◆ **TASK LIST**
1. In the critique of the tornado book, which AccuWeather employee is mentioned by name?
2. Write out the critique of the tornado book word for word, everything from "There are also" down to "sirens for tornadoes.".


      When it comes to my point about impartiality and AccuWeather, I still think that is valid. It’s true, as you say, that AccuWeather correctly predicted the tornado, but most of the mentions of your company (of which there are quite a few) read like advertisements. The first mention is already in the introduction to the book, where AccuWeather’s role to both “railroad moguls and homemakers” is emphasized. Further mentions include the no doubt outstanding employee of AccuWeather, Kate Danna, and the use of AccuWeather’s “unique displays” for viewing storms. I have no doubt that they are, and that your company’s service is outstanding, but I feel that pointing out the possible conflict of interest is warranted when those mentions are wildly positive, while the mentions of the NWS are exceptionally negative and critical.

      I’m not saying that you don’t address the siren activations. I’m saying that your title is misleading. That’s all. When I first saw the book, I was shocked, since I thought you were going to address a situation in which the Joplin residents got no warning. In fact, they had a lot of warning.

      There are also some other inconsistencies in your text, such as your advocacy for using sirens in life threatening situations (mentioning a “fatal, non-tornadic windstorm” at one point) and then going on to contradict that exact sentiment at other points by reserving the sirens for tornadoes.

◆ **MATERIAL PROVIDED**
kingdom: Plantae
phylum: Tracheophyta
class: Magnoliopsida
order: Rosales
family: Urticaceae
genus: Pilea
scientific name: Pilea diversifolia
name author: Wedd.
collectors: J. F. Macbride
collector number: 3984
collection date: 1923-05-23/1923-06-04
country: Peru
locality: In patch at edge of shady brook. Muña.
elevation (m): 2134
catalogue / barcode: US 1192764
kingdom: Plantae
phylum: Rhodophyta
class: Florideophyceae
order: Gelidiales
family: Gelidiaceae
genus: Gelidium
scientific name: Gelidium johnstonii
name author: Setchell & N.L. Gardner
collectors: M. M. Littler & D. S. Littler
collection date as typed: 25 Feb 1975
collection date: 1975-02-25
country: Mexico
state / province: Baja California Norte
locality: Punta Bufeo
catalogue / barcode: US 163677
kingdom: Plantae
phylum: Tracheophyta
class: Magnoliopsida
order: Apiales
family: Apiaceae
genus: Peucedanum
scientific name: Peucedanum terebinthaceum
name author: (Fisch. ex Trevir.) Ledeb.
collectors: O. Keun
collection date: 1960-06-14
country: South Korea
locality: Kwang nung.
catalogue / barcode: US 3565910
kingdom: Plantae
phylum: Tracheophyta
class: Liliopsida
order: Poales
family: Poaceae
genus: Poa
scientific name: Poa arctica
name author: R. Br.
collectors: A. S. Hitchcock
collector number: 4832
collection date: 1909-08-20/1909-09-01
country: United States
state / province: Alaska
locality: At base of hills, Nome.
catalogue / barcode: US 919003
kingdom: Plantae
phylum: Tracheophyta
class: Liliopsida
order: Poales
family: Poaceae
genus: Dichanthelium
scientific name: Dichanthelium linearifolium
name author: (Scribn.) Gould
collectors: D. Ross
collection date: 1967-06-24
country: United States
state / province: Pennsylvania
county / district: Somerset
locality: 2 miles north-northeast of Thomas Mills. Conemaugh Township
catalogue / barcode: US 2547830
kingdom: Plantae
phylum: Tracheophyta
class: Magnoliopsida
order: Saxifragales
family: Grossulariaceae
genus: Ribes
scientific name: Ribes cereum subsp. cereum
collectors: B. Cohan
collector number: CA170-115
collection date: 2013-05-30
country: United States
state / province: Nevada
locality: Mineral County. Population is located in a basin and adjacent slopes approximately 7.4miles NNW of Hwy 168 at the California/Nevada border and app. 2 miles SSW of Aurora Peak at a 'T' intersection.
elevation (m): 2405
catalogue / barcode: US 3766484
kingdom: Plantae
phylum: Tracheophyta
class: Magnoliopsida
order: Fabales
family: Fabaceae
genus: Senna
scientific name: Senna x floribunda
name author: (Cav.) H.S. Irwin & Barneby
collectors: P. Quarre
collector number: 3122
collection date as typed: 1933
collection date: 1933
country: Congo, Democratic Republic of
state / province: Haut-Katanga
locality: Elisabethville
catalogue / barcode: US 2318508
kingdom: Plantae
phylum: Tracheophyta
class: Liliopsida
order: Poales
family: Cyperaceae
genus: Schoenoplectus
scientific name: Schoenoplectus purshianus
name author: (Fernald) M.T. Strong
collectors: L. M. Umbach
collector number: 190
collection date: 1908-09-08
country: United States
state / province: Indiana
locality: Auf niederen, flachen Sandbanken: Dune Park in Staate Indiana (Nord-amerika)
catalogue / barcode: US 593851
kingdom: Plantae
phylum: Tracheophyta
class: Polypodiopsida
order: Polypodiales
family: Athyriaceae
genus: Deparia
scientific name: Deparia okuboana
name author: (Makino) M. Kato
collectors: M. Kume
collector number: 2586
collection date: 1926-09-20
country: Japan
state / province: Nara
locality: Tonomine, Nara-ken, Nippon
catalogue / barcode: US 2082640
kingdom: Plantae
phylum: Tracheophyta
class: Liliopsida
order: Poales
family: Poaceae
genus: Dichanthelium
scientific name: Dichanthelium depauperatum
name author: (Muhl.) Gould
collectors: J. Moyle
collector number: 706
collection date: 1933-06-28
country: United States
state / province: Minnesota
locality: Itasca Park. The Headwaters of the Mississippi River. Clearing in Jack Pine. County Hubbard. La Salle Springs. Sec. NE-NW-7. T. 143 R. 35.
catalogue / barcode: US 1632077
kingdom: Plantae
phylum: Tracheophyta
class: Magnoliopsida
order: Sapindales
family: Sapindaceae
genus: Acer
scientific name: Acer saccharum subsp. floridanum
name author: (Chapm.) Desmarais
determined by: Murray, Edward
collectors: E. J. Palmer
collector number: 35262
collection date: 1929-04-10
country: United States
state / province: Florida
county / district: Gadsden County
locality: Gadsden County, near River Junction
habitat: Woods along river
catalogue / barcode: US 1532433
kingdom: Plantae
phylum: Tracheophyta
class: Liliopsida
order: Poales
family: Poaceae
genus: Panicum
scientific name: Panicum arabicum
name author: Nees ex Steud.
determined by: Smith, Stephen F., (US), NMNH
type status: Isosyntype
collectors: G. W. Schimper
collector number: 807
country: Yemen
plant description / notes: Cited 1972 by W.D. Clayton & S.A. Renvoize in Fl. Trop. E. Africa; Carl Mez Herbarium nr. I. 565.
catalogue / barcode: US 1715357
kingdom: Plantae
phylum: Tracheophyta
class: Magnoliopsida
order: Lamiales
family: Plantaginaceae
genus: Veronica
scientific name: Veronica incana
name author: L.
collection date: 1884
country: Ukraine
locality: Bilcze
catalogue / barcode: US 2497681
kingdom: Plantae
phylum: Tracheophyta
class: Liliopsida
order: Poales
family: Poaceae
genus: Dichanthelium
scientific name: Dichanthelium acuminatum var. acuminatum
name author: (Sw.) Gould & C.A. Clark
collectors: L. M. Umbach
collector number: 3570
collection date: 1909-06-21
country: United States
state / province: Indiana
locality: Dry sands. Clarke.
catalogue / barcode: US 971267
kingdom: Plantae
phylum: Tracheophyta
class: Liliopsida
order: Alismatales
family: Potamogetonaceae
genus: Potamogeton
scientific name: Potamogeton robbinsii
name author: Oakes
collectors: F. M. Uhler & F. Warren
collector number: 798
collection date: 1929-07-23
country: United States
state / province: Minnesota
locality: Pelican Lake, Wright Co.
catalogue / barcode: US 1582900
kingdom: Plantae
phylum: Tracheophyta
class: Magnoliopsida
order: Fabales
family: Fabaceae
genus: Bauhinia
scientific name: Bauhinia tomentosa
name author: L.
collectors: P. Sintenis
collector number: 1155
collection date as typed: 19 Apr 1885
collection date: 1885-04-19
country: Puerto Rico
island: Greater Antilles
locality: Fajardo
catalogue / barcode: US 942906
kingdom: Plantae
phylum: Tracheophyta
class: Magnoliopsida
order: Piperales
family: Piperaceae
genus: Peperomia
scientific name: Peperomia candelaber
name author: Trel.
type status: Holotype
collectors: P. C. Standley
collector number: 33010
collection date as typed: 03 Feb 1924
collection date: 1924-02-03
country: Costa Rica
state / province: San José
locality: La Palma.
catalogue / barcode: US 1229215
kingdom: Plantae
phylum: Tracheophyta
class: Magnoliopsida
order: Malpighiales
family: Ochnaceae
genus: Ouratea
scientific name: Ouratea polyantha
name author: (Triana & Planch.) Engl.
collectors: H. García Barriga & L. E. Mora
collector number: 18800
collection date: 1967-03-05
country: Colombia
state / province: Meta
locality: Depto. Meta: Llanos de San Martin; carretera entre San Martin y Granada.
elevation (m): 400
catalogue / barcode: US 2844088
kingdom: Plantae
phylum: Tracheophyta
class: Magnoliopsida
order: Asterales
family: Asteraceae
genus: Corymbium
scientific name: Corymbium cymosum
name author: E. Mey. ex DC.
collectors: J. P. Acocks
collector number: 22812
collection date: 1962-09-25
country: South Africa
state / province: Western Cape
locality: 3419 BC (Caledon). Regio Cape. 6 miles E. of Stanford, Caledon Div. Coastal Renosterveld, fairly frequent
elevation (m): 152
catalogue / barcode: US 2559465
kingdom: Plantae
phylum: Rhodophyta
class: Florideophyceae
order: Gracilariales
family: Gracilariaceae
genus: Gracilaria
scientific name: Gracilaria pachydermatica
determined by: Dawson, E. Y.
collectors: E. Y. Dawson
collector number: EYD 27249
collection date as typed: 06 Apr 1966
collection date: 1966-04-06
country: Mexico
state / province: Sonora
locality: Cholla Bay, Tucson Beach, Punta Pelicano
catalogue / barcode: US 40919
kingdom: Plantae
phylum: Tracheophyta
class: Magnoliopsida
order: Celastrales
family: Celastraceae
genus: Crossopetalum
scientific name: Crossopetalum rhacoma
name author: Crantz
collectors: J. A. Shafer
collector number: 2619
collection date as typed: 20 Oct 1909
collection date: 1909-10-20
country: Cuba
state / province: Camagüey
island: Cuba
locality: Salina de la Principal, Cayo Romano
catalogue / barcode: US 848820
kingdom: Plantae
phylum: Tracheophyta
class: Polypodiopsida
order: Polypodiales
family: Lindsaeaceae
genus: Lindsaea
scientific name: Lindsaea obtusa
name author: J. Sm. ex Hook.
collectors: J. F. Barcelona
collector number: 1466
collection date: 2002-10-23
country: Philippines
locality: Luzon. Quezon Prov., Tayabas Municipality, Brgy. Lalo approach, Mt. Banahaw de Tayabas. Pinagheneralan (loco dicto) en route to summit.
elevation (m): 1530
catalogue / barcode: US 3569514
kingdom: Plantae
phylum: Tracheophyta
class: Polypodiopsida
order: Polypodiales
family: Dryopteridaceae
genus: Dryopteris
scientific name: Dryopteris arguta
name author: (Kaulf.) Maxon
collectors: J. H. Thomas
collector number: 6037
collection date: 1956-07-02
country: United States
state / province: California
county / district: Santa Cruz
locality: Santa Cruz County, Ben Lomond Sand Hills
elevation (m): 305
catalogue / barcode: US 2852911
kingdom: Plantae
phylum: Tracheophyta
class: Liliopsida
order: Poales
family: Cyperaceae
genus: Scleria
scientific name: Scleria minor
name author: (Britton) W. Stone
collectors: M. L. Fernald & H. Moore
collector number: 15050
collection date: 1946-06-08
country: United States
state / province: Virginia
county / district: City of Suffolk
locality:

◆ **TASK-BY-TASK RESULTS**
1. Kate Danna

2.
There are also some other inconsistencies in your text, such as your advocacy for using sirens in life threatening situations (mentioning a “fatal, non-tornadic windstorm” at one point) and then going on to contradict that exact sentiment at other points by reserving the sirens for tornadoes.